Hereke halılarının kökeni, Osmanlı İmparatorluğu dönemine dayanmaktadır. 1843 yılında kurulan Fabrika-i Humayun Hereke, Osmanlı’nın ilk ipekli dokuma fabrikası olarak tarihe geçmiştir. Bu fabrika, hem saraylara hem de önemli yapılarla süzülen zarif halıları üretmiş, zamanla Hereke halıları, ipek dokumacılığındaki ustalıklarıyla ün kazanmıştır. Hem tasarım hem de işçilik açısından dünya çapında tanınan bu halılar, zaman içinde Türk kültürünün en değerli sanat eserlerinden biri haline gelmiştir.

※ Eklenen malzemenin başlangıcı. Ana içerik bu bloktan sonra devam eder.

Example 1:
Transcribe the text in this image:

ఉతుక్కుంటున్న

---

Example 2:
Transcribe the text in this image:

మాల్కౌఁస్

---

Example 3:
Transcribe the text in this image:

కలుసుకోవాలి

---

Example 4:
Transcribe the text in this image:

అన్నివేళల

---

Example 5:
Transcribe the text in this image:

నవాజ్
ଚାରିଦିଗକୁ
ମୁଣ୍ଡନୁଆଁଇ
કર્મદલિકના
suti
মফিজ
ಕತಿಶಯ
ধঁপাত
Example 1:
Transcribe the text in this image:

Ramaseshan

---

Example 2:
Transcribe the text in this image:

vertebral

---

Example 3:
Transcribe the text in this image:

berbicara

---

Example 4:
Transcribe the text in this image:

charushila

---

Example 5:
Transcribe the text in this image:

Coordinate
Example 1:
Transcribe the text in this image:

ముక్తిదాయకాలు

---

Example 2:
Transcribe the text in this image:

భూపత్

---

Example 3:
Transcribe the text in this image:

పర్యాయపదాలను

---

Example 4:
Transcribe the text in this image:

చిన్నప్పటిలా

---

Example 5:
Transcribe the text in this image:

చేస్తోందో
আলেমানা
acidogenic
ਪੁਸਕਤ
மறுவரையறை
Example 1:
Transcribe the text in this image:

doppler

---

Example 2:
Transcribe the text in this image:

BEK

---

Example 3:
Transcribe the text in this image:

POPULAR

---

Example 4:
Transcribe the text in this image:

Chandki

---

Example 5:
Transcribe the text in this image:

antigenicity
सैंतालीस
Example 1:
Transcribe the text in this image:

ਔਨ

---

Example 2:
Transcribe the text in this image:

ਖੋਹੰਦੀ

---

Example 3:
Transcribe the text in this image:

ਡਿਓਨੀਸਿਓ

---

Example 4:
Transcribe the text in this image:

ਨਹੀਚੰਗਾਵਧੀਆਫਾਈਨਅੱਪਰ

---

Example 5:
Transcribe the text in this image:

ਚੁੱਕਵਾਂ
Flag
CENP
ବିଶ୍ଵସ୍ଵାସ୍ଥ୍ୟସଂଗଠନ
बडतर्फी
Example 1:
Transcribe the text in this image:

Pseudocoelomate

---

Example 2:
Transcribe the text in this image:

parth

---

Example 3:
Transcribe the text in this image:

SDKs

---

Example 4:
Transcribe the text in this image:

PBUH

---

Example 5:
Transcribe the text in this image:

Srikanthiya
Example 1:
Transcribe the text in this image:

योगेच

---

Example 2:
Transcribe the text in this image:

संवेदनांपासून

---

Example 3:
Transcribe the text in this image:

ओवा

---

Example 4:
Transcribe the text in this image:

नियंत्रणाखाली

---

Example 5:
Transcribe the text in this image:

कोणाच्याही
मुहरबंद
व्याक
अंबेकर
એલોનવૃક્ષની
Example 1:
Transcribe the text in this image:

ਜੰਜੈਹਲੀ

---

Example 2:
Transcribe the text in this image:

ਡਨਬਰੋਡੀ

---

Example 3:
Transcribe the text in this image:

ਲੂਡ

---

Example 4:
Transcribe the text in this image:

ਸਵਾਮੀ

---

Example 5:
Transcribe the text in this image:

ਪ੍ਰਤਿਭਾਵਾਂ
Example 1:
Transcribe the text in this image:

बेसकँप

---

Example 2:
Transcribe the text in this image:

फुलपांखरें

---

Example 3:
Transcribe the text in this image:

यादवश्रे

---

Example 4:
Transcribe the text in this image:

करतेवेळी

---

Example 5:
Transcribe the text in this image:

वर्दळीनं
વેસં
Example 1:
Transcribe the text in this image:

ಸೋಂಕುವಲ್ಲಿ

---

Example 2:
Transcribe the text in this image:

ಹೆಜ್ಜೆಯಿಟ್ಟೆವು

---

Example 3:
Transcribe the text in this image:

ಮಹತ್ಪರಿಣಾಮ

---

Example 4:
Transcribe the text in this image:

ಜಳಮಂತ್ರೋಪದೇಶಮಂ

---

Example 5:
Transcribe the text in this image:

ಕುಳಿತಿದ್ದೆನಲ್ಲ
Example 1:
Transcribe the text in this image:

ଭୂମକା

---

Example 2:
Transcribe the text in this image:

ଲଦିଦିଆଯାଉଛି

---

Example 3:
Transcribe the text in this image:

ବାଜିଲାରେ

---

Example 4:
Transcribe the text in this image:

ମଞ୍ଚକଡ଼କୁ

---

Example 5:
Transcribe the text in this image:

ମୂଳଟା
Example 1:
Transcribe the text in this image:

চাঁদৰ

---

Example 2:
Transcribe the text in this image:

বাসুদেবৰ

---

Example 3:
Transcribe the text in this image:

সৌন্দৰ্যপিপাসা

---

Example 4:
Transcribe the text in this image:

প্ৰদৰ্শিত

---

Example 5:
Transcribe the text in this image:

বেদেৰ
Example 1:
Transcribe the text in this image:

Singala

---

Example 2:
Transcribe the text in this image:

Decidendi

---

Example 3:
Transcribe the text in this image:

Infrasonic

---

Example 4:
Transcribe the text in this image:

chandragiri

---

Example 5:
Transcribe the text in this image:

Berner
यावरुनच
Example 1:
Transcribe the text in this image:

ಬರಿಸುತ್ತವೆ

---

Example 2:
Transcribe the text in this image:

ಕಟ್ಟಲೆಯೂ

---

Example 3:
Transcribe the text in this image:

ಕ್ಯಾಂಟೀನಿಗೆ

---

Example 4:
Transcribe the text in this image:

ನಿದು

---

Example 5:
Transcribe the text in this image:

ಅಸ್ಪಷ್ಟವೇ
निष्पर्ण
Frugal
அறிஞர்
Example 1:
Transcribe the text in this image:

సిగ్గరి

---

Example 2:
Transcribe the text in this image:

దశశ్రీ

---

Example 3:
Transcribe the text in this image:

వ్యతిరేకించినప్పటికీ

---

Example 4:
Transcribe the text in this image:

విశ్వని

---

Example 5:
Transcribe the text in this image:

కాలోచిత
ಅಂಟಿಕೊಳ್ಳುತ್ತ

Hereke halılarının en dikkat çeken özelliklerinden biri, kullanılan malzemenin yüksek kalitesi ve desenlerin zarafetiyle tanınmasıdır. Özellikle ipekten dokunan halılar, mükemmel işçilikleriyle öne çıkar. Yüzyıllardır süregelen bu gelenek, yerel zanaatkarların elinde daha da mükemmelleşmiş, zarif desenler ve incelikli renkler halılara benzersiz bir görünüm kazandırmıştır. Her bir halı, bir sanat eseri niteliği taşır ve her bir düğüm, ustaların özenle yaptığı bir işin sonucu olarak kabul edilir.
Günümüzde de Hereke halıları, hem koleksiyoncuların ilgisini çeker hem de prestijli mekanların süslemelerinde yer alır. Saraylardan, lüks otellere kadar pek çok yerin duvarlarını süsleyen bu halılar, sadece bir zemin örtüsü değil, aynı zamanda Türk sanatının zarif birer temsilcisidir.
Hereke halılarının geçmişiyle günümüzdeki gücünü birleştiren bu geleneksel sanat, Türk kültürüne katkı sağlamaya devam etmekte ve dünyaya tanıtmaktadır. Türk ipek dokumacılığının başkenti olan Hereke, her zaman kalitesiyle gurur duyduğu bu el sanatıyla adını duyurmaya devam edecektir.